━━━ Excerpt provided

Open-domain dense retrieval
Open-domain Dense Retrieval is an effective approach when compared to both sparse retrieval methods and re-ranking retrieval methods [10]. Sparse retrieval methods, such as TF-IDF and BM25, are commonly utilized to query relevant articles in search engines; while TF-IDF [11] examines the relevance of passages based on word frequency and co-occurrence between queries and passages, BM25 [12] considers the impact of passage length. However, since both methods rely on exact word matching, they are unable to handle synonyms. Re-ranking retrieval techniques utilize a correlation calculation approach to retrieve relevant passages based on neural network models’ capabilities using input from both questions and passages. For instance, Nie et al. [13] devised a multi-granularity model for large-scale reading comprehension, where the retrieval part inputs the question and passage into the model together and obtain the vector at the [CLS] position. The ranking model computes all the passages for each input question, resulting in a substantial reduction in inference speed, given the large number of sets of passages, which fails to meet the demand [10].
Dense Retrieval, on the other hand, is capable of handling synonyms and substantially enhances the inference’s running speed by caching passage embeddings, with only a minor loss of accuracy. DR models employ the Siamese structure to obtain semantic representations of questions and passages. DPR [1] and ORQA [14] leverage pre-trained language models (e.g., BERT [5] and RoBERTa [15]) to generate semantic representations. These representations are trained with unsupervised inverse close task (ICT) or supervised in-batch negative contrastive learning. However, Reimers and Gurevych [16] propose that some PLMs have not been prepared for semantic representation at the [CLS] position. Li et al. [3] and Su et al. [4] argue that the outputs of these PLMs undergo dimensional collapse. Xiong et al. [17] points out that the ICT task and in-batch negative strategy are too simple to train models. Therefore, research on DR focuses on improving the model structure and designing training tasks.
Improving the model structure focuses on enhancing the semantic representation of PLMs. SEED-Encoder [7] trains the model to improve the representation at the [CLS] by introducing a bottleneck between the backbone and the prediction head. Condenser [6] adds shortcuts from the middle of the backbone model to the prediction head, in addition to the bottleneck. These models redesign the structure of PLMs and retrain them to avoid the shortcomings of [CLS]. Others concentrate on the selection of training samples. ANCE [17] dynamically acquires negative samples using the model being trained. RocketQA [18], on the other hand, selects negative samples using a ranking model. LaPraDoR [19] and DANCE [20] improve the representation by enhancing the self contrasts.
The Table 2 illustrates that current approaches primarily utilize the Siamese model structure, with variations mainly in the training approach. Some models aim to enhance the model structure with retraining and address the shortcomings of the pre-trained language model’s [CLS] token.
Some prior works in Dense Passage Retrieval
Some prior works in Dense Passage Retrieval
However, there are two issues with existing methods that reduce the prediction accuracy of the model. Firstly, when Siamese models are employed, the parameters of both representers are independent. Although parameter independence may seem logically sound, it causes the representation space of the two representers to gradually diverge during the training phase, reducing the generalization performance of the model. Secondly, existing methods rely on the representation performance of the [CLS] token of the pre-trained language model. However, the semantic representation capability of this token is inadequate and unsuitable for dense passage retrieval tasks. Moreover, retraining the model to overcome this shortcoming incurs high computational costs, making it impractical to respond quickly to rapid changes in the collection of articles in actual scenarios.

━━━━━━
━━━ Stored rows

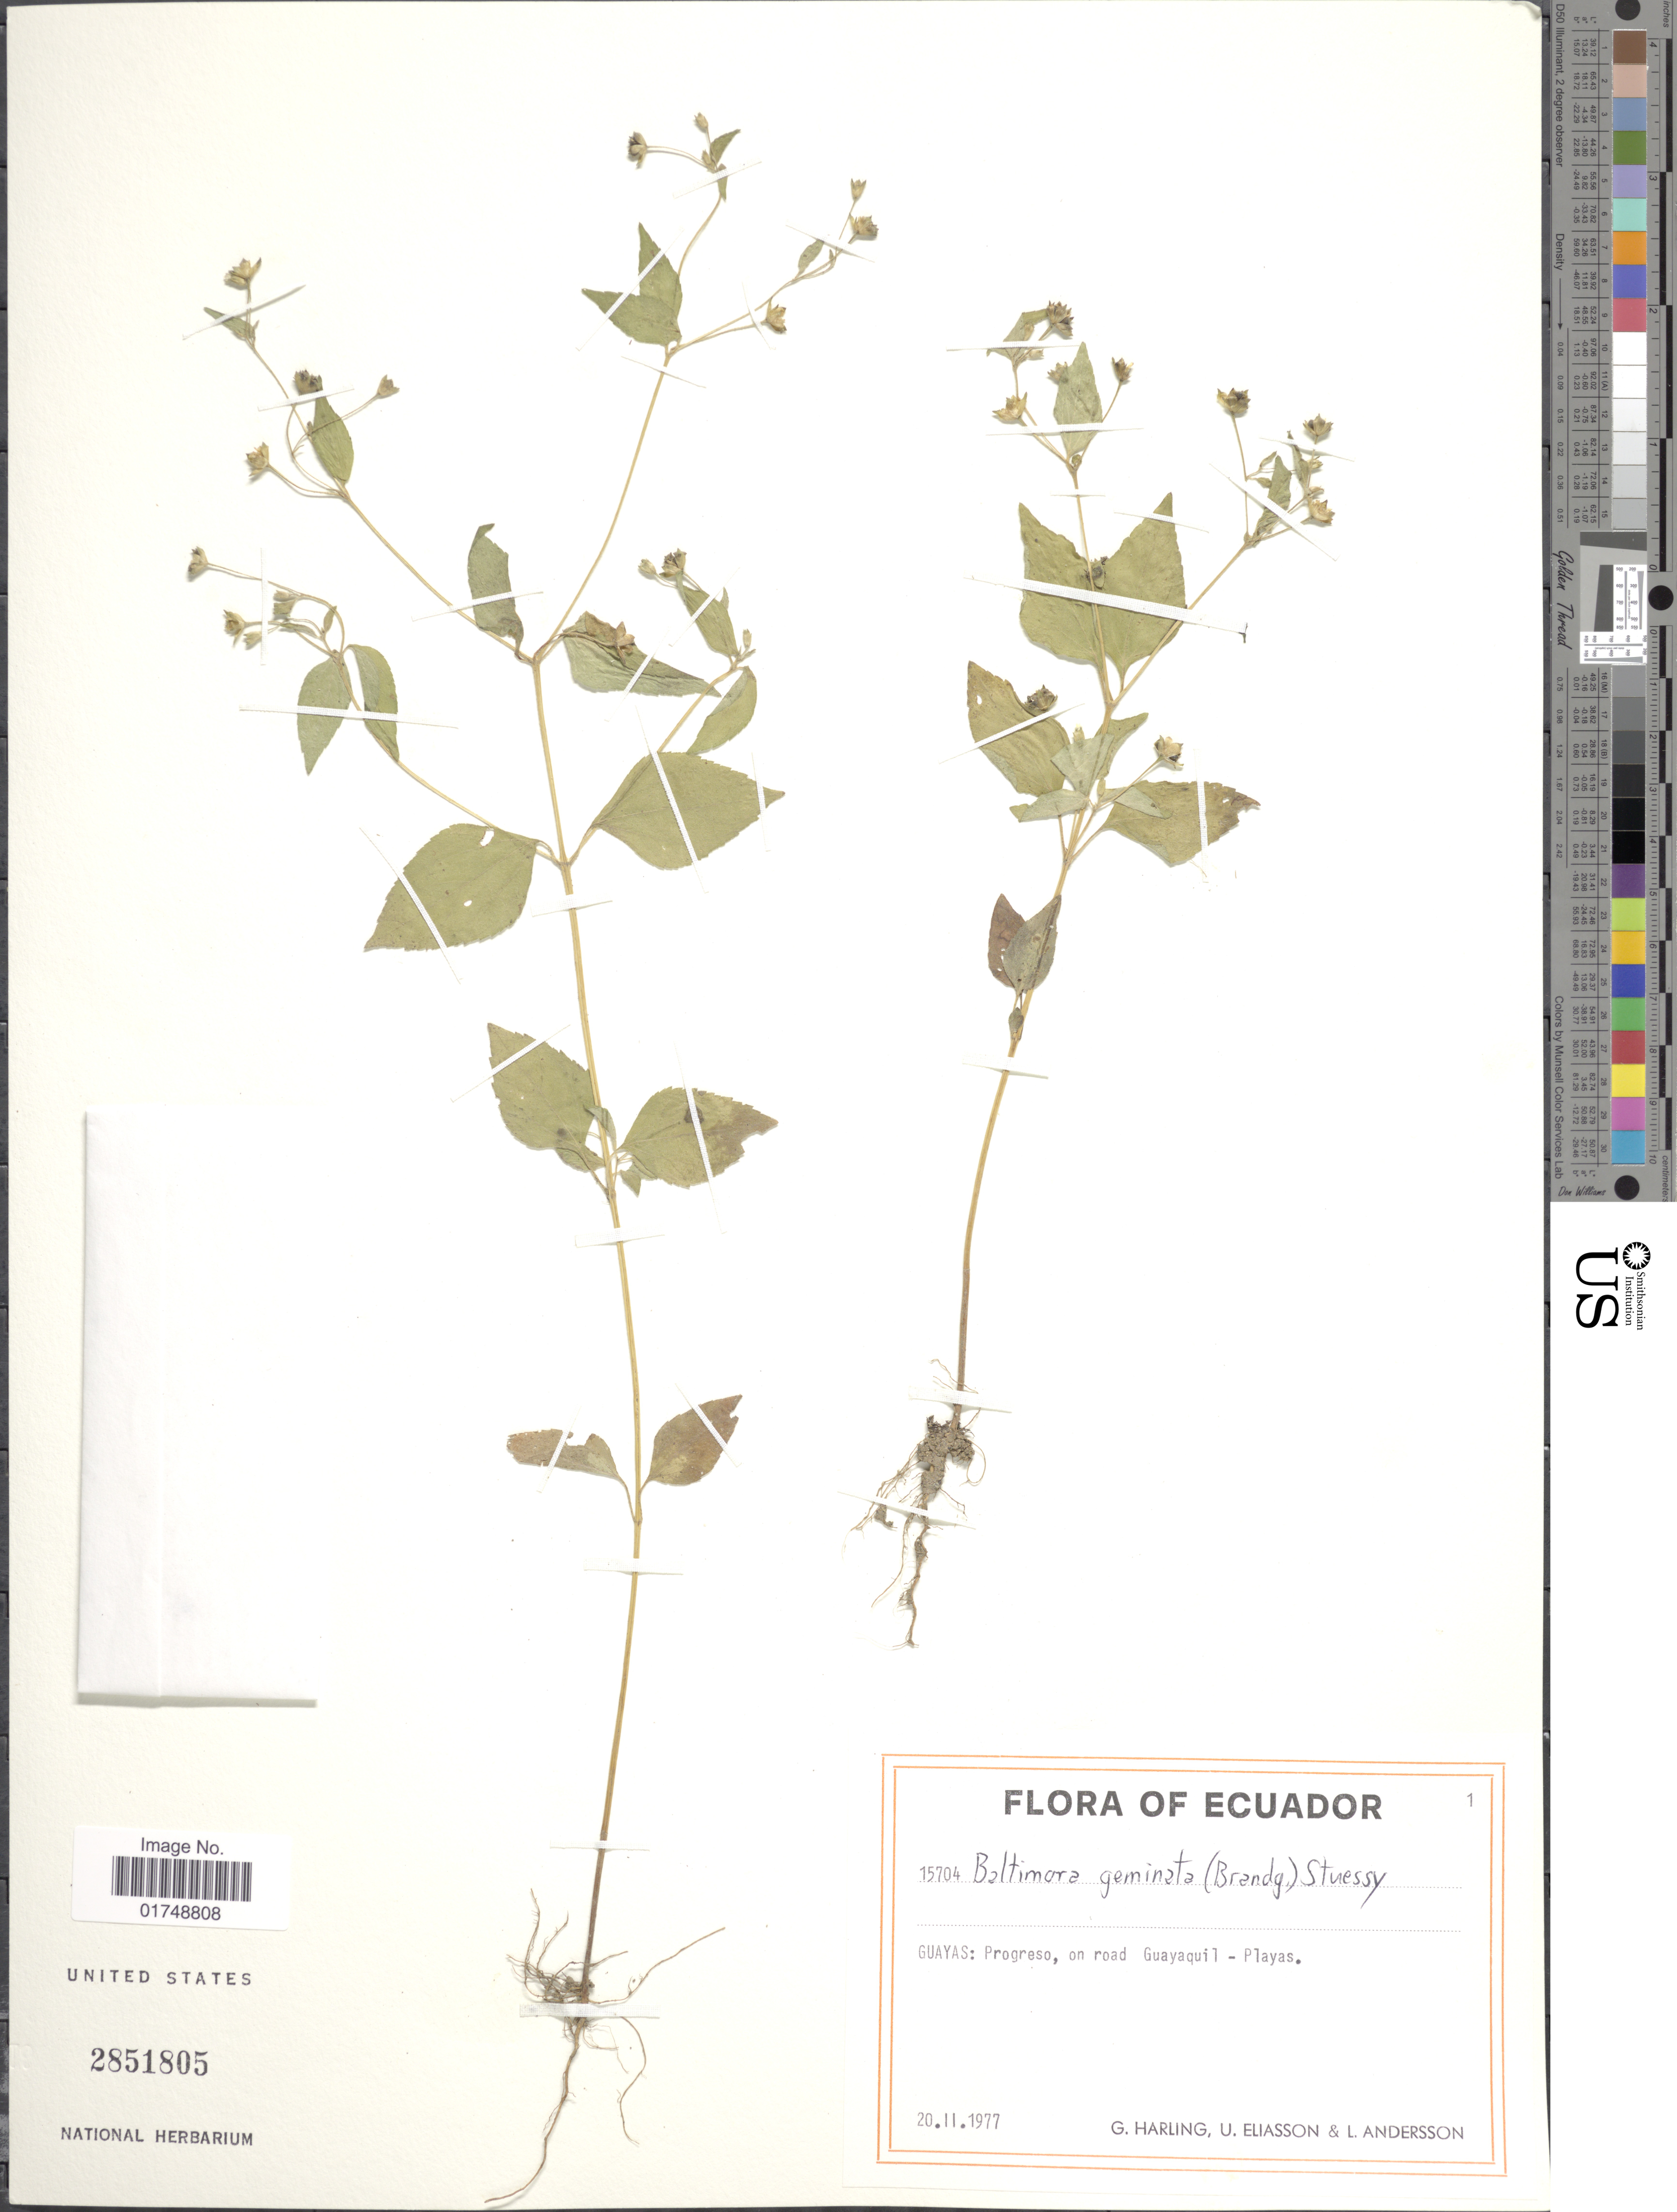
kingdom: Plantae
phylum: Tracheophyta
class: Magnoliopsida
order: Asterales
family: Asteraceae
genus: Baltimora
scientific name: Baltimora geminata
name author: (Brandegee) Stuessy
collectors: G. Harling, U. Eliasson & L. Andersson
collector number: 15704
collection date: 1977-02-20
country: Ecuador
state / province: Guayas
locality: Progreso, on road Guayaquil - Playas.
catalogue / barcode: US 2851805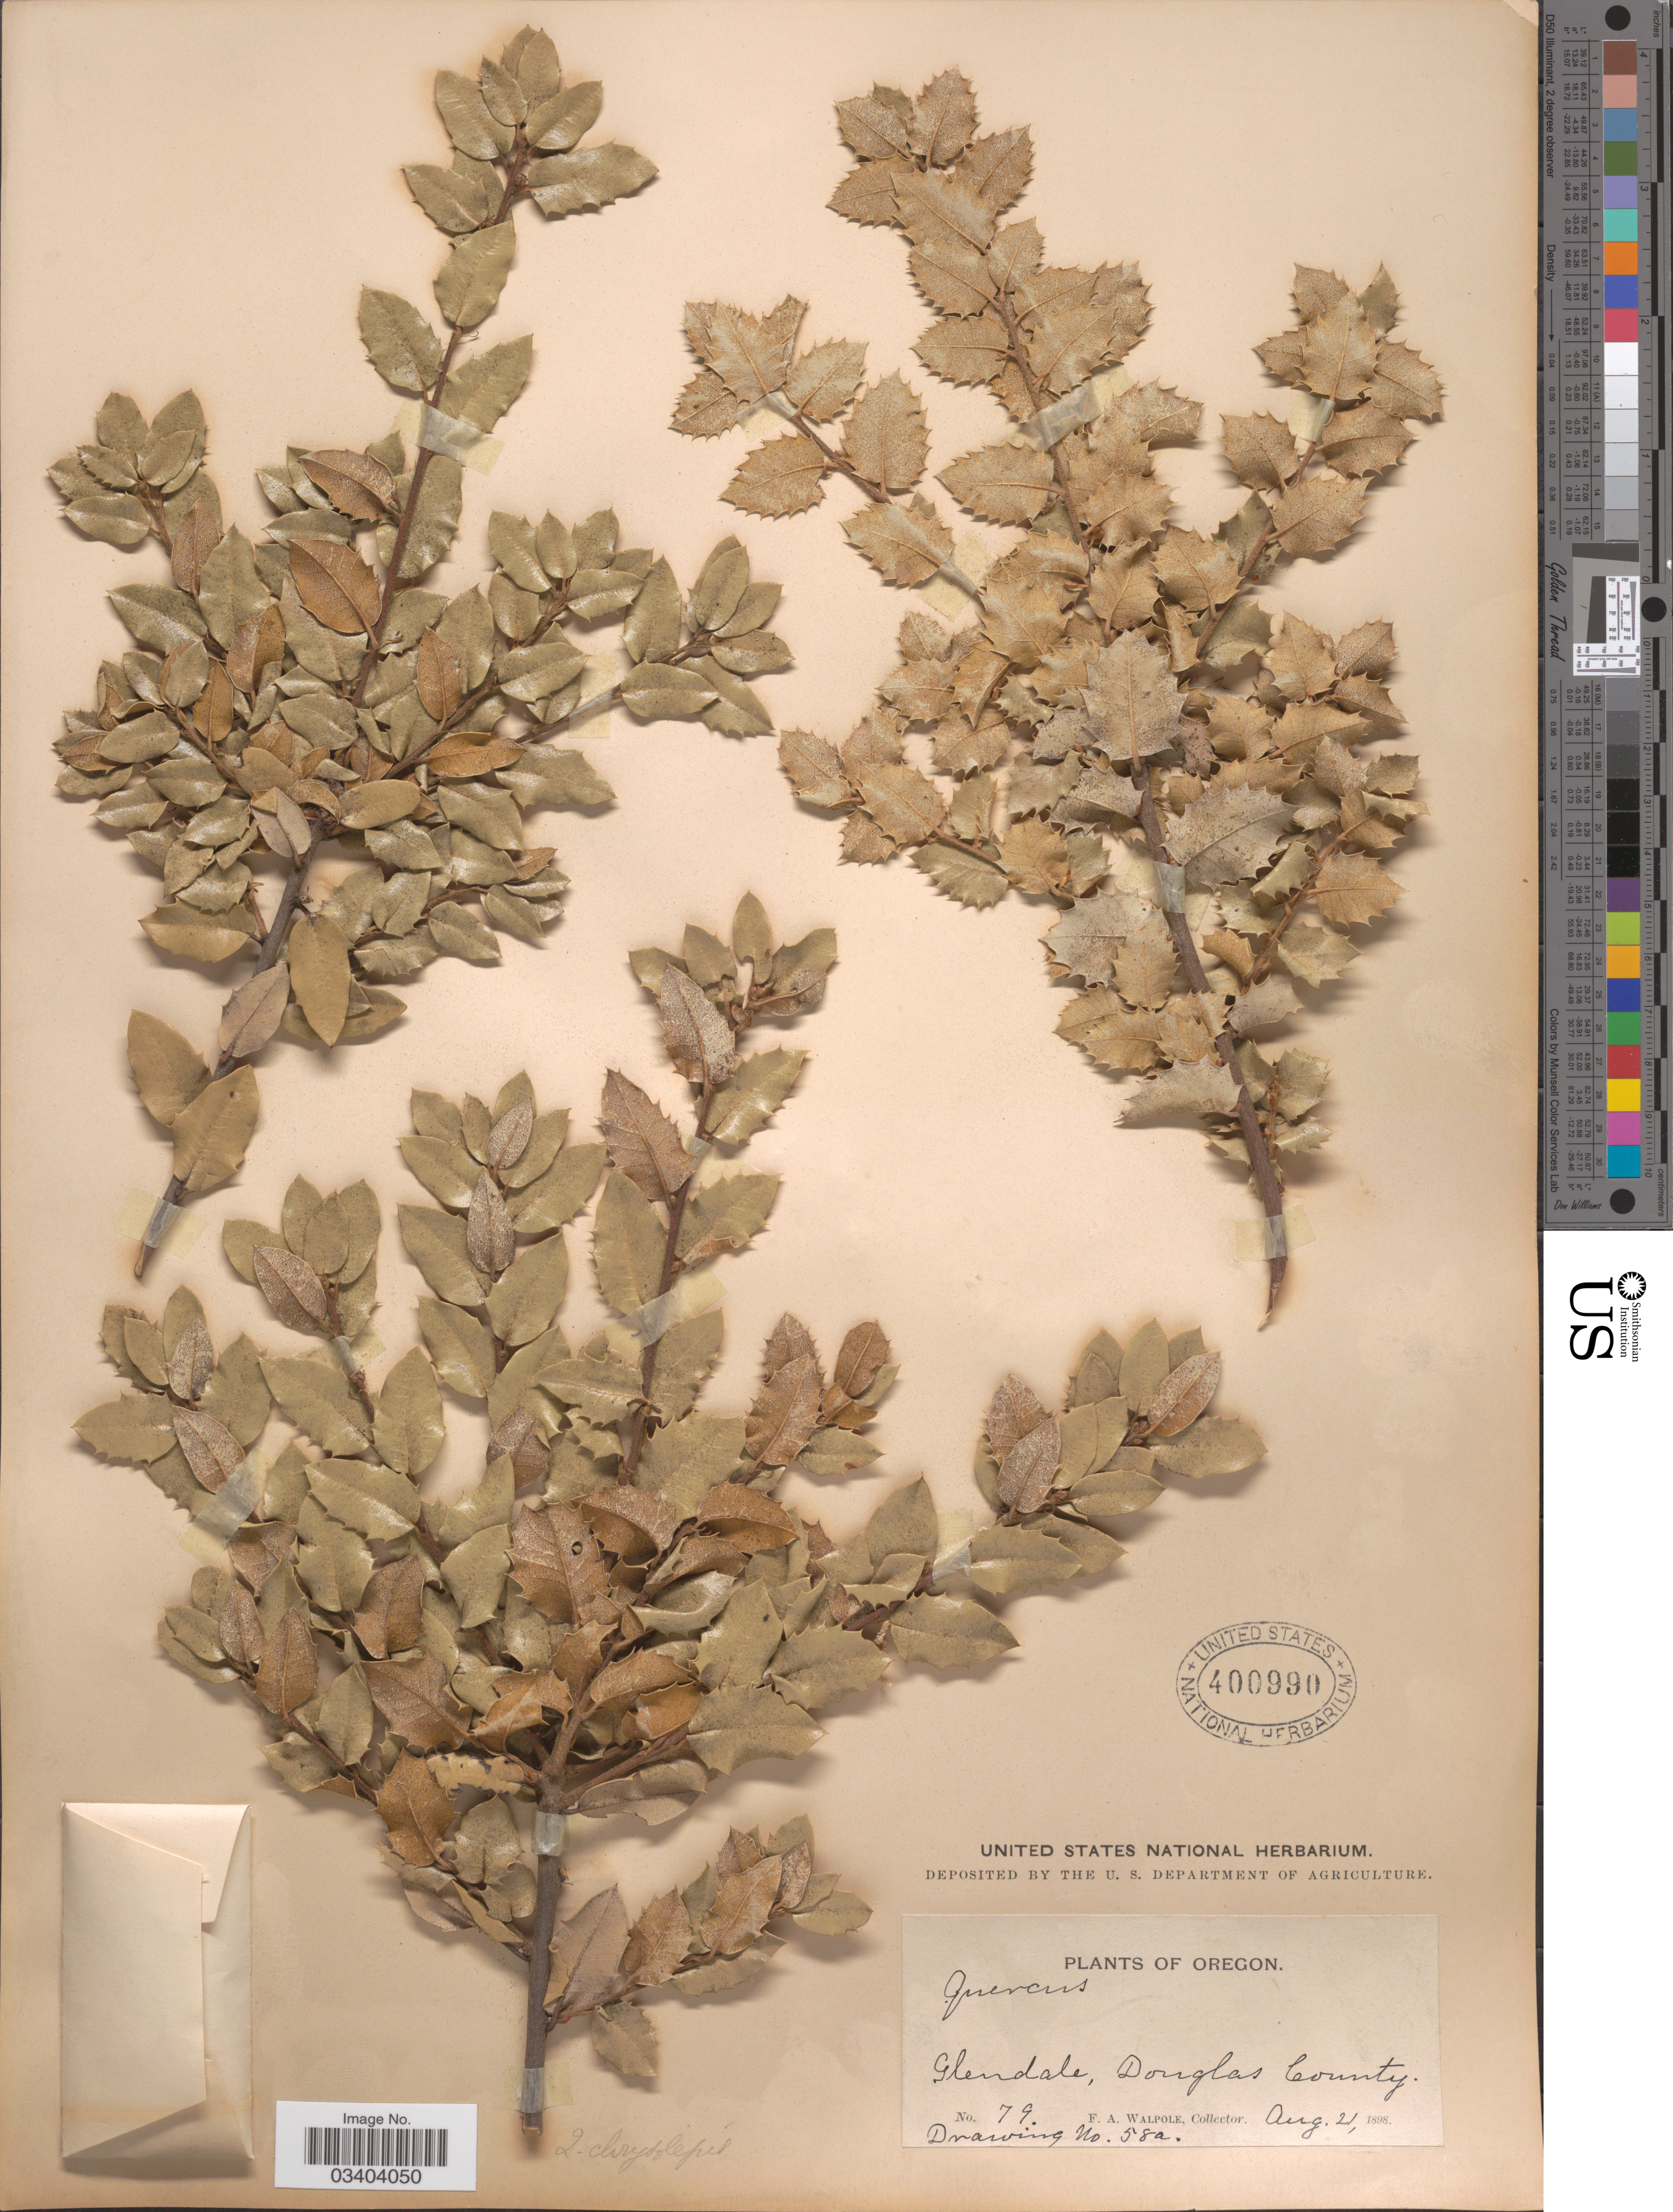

━━━━━━

### Set tasks
• A. According to the passage on dense retrieval, why do re-ranking retrieval methods fail to meet the demand for speed? Answer in one to three sentences.
• B. Summarize the passage on dense retrieval in two sentences.
This material is separate from the passage on dense retrieval.

### Responses for each task
• A. The ranking model computes all the passages for each input question. Because the sets of passages are large, inference speed drops substantially.

• B. Unlike sparse methods such as TF-IDF and BM25, which rely on exact word matching, dense retrieval can handle synonyms, and by caching passage embeddings it runs much faster than re-ranking methods, which compute all passages for each question. Research on dense retrieval focuses on improving model structure and designing training tasks, but existing Siamese-based methods still suffer from diverging representation spaces between independent representers and from the inadequate semantic representation of the [CLS] token.